=== Data ===

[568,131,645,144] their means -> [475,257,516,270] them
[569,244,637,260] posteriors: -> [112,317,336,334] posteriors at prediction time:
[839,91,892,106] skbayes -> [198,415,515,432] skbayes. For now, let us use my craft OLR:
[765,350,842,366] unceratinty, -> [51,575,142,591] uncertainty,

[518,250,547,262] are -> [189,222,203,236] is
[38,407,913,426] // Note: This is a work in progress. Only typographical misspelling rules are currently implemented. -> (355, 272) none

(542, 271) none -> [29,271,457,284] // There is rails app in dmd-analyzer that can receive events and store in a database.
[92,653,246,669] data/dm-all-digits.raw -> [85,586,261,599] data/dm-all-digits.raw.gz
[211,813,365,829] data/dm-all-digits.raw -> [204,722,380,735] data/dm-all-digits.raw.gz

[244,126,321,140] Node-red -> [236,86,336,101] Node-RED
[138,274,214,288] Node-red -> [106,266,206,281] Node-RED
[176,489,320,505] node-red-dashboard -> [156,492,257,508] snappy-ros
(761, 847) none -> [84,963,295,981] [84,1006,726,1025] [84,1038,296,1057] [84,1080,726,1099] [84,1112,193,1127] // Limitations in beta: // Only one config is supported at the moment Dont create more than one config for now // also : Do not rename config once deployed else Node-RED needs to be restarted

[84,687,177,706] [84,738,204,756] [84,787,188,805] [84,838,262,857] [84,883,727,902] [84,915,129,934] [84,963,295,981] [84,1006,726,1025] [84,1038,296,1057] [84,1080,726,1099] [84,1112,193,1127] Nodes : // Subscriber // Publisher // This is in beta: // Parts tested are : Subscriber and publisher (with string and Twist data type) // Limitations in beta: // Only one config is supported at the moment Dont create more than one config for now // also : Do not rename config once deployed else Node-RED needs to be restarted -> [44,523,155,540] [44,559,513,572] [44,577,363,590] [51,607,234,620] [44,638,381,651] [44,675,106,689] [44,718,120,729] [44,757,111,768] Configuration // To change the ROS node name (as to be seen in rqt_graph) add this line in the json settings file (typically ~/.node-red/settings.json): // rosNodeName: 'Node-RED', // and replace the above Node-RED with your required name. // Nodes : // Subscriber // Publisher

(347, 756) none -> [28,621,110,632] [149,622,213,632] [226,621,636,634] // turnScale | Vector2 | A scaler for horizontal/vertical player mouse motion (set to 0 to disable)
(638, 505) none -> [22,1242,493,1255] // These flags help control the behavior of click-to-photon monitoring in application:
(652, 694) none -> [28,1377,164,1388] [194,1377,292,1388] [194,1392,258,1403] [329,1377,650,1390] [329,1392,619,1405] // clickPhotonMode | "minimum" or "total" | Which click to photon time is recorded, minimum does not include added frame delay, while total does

===

Copy the entries above exactly, but only from the line holding "[244,126,321,140] Node-red ->" through the line holding "(761, 847) none", both included.

[244,126,321,140] Node-red -> [236,86,336,101] Node-RED
[138,274,214,288] Node-red -> [106,266,206,281] Node-RED
[176,489,320,505] node-red-dashboard -> [156,492,257,508] snappy-ros
(761, 847) none -> [84,963,295,981] [84,1006,726,1025] [84,1038,296,1057] [84,1080,726,1099] [84,1112,193,1127] // Limitations in beta: // Only one config is supported at the moment Dont create more than one config for now // also : Do not rename config once deployed else Node-RED needs to be restarted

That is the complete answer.